In his tenth Easy Rawlins novel, Walter Mosley writes with a grace and insight that few writers ever achieve. It is the clearest proof yet that Walter Mosley is "one of this nation's finest writers" (Boston Globe).
"Set in 1967, Mosley's brilliant 10th Easy Rawlins thriller finds the middle-aged Easy still fighting some of the same battles he fought in his first outing, Devil in a Blue Dress (1990), as an angry young WWII vet trying to make his home in postwar Los Angeles. His 'family' has grown from none to many over the years, and now Easy is dealing with the loss of the love of his life, Bonnie, and his decision to make her leave him. Despite Easy's vulnerability and anguish, he's a staunch friend and a fierce protector of those he loves. Easy's two most dangerous friends, Raymond 'Mouse' Alexander and Christmas Black, have both disappeared and both are being hunted. Easy must find them before those who want to destroy them do. Mosley knows his territory as intimately as a lover knows his beloved, and Easy's tortuous progression from man-child to man may have reached its climax in this searing and moving novel." Publishers Weekly (Starred Review) (Copyright Reed Business Information, Inc.)
"Whether Easy has any more tomorrows remains to be seen. Still, if this is the last we hear from him...then this captivating author has delivered a refined, bittersweet coda to his always-engrossing series." Boston Globe
"[I]f this extraordinary series is beginning to drift, there are indications that suggest Mosely may be thinking about wrapping it up." Booklist
"More than one man's journey, Mosley's Easy Rawlins series is a chronicle of the shifting landscape of race relations from the 1940s to the 1960s and is destined to become part of the American and not just African American conscience. Highly recommended." Library Journal
"Whatever the outcome, and whether or not we see Easy again, Mosley has created a flesh-and-blood man who transcends the page and walks forever in our imaginations." Minneapolis Star Tribune
Easy Rawlins, L.A.'s most reluctant detective, comes home one day to find Easter, the daughter of his friend Chrismas Black, left on his doorstep. Easy knows that this could only mean that the ex-marine Black is probably dead, or will be soon. Easter's appearance is only the beginning, as Easy is immersed in a sea of problems. The love of his life is marrying another man and his friend Mouse is wanted for the murder of a father of 12. As he's searching for a clue to Christmas Black's whereabouts, two suspicious MPs hire him to find his friend Black on behalf of the U.S. Army. Easy's investigation brings him to Faith Laneer, a blonde woman with a dark past. As Easy begins to put the pieces together, he realizes that Black's disappearance has its roots in Vietnam, and that Faith might be in a world of danger.

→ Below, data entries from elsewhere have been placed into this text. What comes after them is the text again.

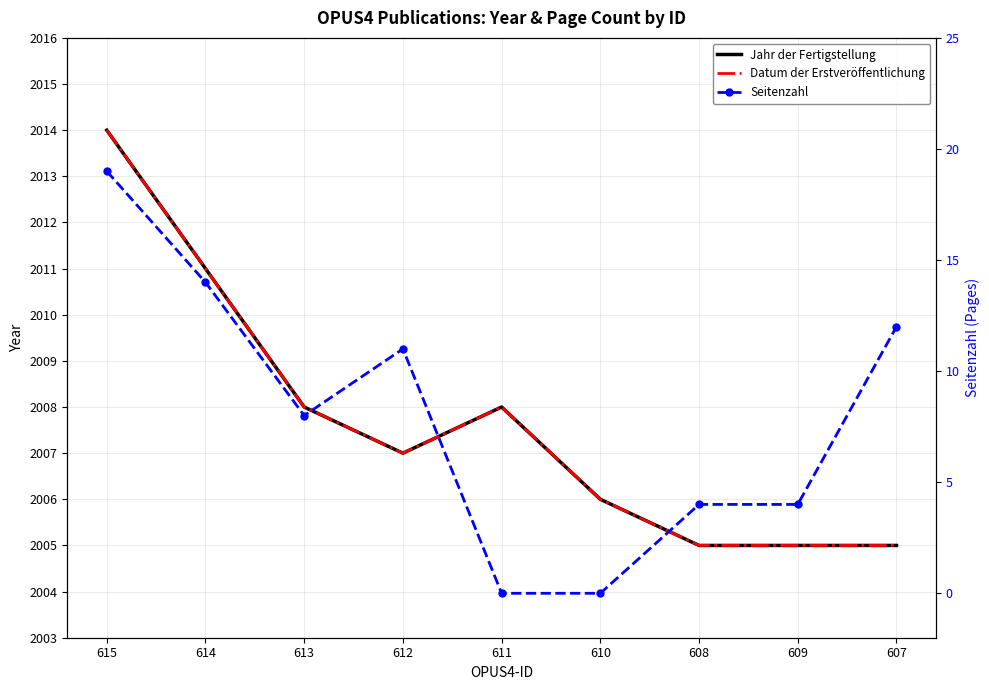

Which series has the largest total across all categories?

Jahr der Fertigstellung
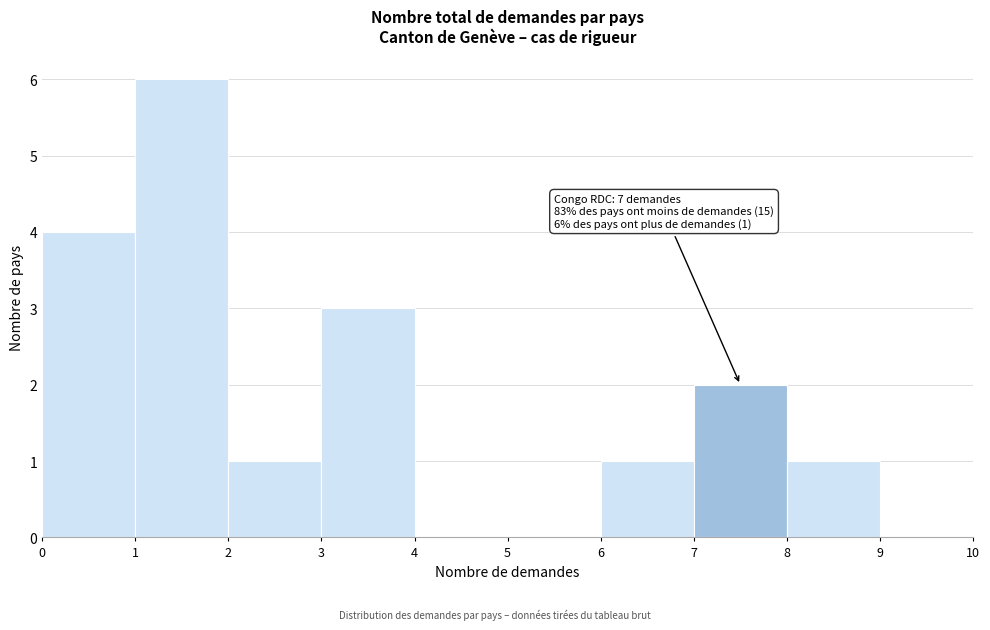

Over which range of the x-axis is the bar tallest?

1 to 2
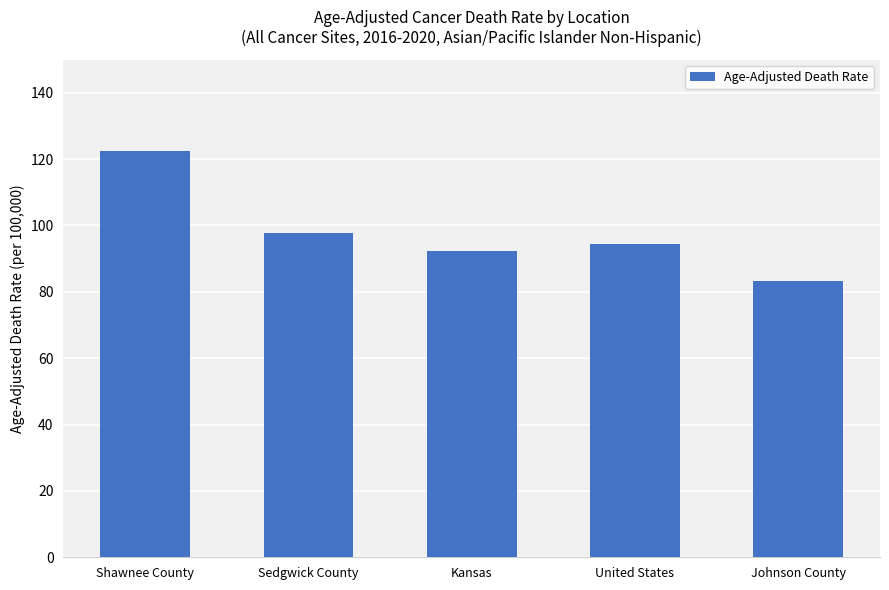

Read the value at United States.

94.5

In this tenth supercharged novel in Walter Mosley's Easy Rawlins series, L.A.'s most reluctant detective finds himself immersed in a sea of problems and in a world of danger.
About the Author
Walter Mosley is the author of the Easy Rawlins and Fearless Jones mysteries and numerous other works of fiction and nonfiction. He was born in Los Angeles and lives in New York. He has won the Anisfield-Wolf prize and numerous other honors, and in 2006 he was invited to deliver the Alain Leroy Locke lectures at Harvard.